"Do you not think," said General Lee, "that if my name is worth fifty thousand dollars a year, I ought to be very careful about taking care of it?"

1104

Colonel Chesney, of the British Army, said of R. E. Lee: "The day will come when the evil passions of the great civil war will sleep in oblivion, and the North and South do justice to each other's motives, and forget each other's wrongs. Then history will speak with clear voice of the deeds done on either side, and the citizens of the whole Union do justice to the memories of the dead, and place above all others the name of the great Southern chief. In strategy, mighty; in battle, terrible; in adversity, as in prosperity, a hero indeed; with the simple devotion to duty and the rare purity of the ideal Christian Knight,—he joined all the kingly qualities of a leader of men.
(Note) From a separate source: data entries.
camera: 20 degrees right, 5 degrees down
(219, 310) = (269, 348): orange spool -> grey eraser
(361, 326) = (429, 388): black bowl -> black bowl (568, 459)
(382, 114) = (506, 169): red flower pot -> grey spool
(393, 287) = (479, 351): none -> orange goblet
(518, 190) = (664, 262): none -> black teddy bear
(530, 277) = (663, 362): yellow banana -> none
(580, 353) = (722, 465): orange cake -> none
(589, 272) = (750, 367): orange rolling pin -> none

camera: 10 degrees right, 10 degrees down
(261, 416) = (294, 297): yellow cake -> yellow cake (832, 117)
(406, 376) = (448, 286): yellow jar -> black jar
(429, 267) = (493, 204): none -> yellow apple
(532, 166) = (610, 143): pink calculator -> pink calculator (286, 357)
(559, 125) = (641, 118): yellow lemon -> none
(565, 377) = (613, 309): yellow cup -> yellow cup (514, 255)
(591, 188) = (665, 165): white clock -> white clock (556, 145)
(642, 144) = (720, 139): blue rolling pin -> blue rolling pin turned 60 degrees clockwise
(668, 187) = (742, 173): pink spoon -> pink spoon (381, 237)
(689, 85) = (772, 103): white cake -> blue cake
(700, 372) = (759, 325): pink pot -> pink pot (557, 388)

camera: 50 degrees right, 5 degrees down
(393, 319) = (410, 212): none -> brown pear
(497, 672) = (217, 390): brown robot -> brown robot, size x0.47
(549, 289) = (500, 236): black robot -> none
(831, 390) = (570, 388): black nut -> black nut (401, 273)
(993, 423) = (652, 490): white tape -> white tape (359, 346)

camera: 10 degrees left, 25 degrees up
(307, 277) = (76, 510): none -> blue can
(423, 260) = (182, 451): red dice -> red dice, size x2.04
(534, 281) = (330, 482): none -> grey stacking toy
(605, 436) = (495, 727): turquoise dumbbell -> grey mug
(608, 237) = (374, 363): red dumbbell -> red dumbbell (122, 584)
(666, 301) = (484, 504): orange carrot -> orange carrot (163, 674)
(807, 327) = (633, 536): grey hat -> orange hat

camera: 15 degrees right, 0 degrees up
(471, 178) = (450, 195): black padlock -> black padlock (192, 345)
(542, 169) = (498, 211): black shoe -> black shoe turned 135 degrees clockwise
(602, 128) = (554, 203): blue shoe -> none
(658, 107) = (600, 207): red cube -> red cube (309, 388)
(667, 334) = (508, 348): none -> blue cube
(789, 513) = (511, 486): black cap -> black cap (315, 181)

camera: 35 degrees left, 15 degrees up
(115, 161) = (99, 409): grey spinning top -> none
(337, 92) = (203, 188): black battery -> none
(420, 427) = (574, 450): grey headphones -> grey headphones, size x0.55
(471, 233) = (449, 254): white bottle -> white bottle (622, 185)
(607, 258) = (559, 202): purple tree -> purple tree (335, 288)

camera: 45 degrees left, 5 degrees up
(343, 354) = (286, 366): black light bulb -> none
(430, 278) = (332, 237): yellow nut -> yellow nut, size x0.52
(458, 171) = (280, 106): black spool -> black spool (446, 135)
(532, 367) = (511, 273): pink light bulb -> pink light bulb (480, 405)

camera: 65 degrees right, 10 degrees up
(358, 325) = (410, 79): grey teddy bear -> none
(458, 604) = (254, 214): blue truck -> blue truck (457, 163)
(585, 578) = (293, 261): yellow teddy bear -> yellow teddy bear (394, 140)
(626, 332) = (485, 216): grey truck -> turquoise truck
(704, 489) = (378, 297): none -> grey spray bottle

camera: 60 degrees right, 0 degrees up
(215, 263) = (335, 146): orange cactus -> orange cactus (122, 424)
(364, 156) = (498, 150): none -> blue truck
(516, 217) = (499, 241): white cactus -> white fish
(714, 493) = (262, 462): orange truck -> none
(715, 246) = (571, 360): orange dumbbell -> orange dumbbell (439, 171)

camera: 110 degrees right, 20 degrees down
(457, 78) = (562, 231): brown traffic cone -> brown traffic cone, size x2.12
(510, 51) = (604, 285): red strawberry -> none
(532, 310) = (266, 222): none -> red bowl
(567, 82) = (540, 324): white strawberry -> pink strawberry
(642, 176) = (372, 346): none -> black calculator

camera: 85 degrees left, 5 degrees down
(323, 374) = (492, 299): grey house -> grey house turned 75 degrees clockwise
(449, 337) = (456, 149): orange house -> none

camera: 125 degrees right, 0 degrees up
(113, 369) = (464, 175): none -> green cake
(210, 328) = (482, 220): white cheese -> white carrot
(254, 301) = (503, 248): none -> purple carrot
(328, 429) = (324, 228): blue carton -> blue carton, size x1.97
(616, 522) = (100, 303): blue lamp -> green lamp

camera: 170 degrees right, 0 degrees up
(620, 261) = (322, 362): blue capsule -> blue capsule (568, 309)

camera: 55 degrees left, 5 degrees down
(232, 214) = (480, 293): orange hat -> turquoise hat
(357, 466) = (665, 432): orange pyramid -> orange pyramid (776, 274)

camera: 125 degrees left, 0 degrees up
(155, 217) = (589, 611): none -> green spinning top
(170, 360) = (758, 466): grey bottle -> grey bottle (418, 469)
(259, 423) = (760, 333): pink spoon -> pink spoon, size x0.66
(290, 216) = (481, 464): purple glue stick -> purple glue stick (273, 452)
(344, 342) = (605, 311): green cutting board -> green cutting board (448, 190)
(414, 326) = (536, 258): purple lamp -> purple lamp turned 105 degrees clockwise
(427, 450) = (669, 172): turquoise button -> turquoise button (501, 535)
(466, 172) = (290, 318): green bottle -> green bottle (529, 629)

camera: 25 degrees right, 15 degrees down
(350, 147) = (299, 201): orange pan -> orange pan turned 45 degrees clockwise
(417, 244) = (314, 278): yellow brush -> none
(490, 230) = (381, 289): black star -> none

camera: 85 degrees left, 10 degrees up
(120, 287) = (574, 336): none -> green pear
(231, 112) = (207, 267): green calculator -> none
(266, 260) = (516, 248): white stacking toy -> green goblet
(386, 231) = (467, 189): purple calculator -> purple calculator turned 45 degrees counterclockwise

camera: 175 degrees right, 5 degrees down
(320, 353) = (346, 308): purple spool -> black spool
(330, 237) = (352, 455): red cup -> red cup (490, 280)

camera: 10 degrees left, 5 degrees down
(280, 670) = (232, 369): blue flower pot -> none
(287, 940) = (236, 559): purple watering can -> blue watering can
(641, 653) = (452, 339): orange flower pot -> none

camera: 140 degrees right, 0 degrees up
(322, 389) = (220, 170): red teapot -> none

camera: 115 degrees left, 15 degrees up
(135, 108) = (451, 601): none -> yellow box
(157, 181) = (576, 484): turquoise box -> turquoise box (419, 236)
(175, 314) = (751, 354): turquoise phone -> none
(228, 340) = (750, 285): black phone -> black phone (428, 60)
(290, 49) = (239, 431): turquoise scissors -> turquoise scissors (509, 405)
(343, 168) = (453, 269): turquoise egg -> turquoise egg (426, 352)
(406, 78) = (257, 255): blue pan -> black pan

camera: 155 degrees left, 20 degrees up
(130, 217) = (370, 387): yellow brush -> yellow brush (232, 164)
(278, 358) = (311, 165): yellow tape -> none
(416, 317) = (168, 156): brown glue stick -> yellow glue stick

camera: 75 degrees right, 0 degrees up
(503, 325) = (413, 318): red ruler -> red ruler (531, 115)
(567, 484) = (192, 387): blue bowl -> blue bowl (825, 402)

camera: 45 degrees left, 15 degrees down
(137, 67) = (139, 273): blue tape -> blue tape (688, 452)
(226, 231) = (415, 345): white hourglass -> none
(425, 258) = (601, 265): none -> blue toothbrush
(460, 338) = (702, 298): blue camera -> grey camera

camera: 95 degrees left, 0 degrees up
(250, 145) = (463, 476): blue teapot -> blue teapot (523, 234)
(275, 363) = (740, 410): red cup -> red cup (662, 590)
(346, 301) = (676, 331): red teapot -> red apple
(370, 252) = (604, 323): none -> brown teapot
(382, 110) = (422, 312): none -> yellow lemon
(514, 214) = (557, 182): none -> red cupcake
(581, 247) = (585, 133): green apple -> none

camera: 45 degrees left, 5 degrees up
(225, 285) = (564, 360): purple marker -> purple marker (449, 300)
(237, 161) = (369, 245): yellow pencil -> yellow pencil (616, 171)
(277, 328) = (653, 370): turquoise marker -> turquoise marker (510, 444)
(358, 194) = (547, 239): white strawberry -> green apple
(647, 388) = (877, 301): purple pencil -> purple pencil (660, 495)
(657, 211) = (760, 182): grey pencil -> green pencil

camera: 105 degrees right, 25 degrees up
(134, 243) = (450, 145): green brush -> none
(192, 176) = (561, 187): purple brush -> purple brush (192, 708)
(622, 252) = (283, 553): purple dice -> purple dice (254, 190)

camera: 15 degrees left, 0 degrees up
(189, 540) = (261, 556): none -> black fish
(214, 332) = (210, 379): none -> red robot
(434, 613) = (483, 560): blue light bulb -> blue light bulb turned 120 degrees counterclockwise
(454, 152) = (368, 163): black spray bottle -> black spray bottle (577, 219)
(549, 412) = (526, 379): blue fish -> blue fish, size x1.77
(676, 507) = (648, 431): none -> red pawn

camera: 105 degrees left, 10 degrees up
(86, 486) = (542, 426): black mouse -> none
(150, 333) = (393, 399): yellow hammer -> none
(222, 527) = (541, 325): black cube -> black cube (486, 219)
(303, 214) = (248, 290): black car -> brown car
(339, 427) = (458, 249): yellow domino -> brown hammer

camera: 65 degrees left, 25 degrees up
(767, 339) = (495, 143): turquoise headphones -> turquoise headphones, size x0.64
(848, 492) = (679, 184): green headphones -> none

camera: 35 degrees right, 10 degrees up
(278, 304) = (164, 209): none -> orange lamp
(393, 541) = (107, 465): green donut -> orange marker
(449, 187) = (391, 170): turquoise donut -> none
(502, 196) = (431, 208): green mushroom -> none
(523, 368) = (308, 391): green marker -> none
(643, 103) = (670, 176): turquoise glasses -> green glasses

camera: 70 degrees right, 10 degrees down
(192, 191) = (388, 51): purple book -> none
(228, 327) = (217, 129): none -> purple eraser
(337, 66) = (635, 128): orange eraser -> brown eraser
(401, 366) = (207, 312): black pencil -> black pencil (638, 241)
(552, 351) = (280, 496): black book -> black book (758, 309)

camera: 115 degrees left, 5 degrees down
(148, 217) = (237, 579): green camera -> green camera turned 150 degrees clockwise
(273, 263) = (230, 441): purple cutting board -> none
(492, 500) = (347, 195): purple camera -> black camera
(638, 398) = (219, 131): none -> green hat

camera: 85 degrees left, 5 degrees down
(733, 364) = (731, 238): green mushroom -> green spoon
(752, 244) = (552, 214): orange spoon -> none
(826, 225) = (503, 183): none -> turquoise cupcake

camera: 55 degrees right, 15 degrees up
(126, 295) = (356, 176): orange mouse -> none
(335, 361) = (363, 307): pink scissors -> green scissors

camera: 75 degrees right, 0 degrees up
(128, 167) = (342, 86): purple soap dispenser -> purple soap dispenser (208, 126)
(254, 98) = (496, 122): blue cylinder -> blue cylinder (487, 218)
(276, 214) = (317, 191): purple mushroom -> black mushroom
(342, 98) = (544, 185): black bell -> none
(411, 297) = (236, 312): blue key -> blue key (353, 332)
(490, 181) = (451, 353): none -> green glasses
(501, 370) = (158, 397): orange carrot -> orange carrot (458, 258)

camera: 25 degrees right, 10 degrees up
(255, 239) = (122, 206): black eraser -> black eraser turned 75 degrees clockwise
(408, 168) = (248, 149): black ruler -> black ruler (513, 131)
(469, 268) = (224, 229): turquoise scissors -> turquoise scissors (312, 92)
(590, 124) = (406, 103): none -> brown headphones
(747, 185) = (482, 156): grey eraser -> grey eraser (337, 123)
It is a wondrous future indeed that lies before America; but in her annals of the years to come, as in those of the past, there will be found few names that can rival in unsullied lustre that of the heroic defender of his native Virginia,—Robert Edward Lee."

From "Lee of Virginia,"
By Edward Jennings Lee, M. D.

1105

He that visits the sick, in the hope of a legacy, I look upon him in this to be no better than a raven, that watches a weak sheep only to peck out the eyes of it.

Seneca.

1106

Leisure is sweet to those who have earned it, but burdensome to those who get it for nothing.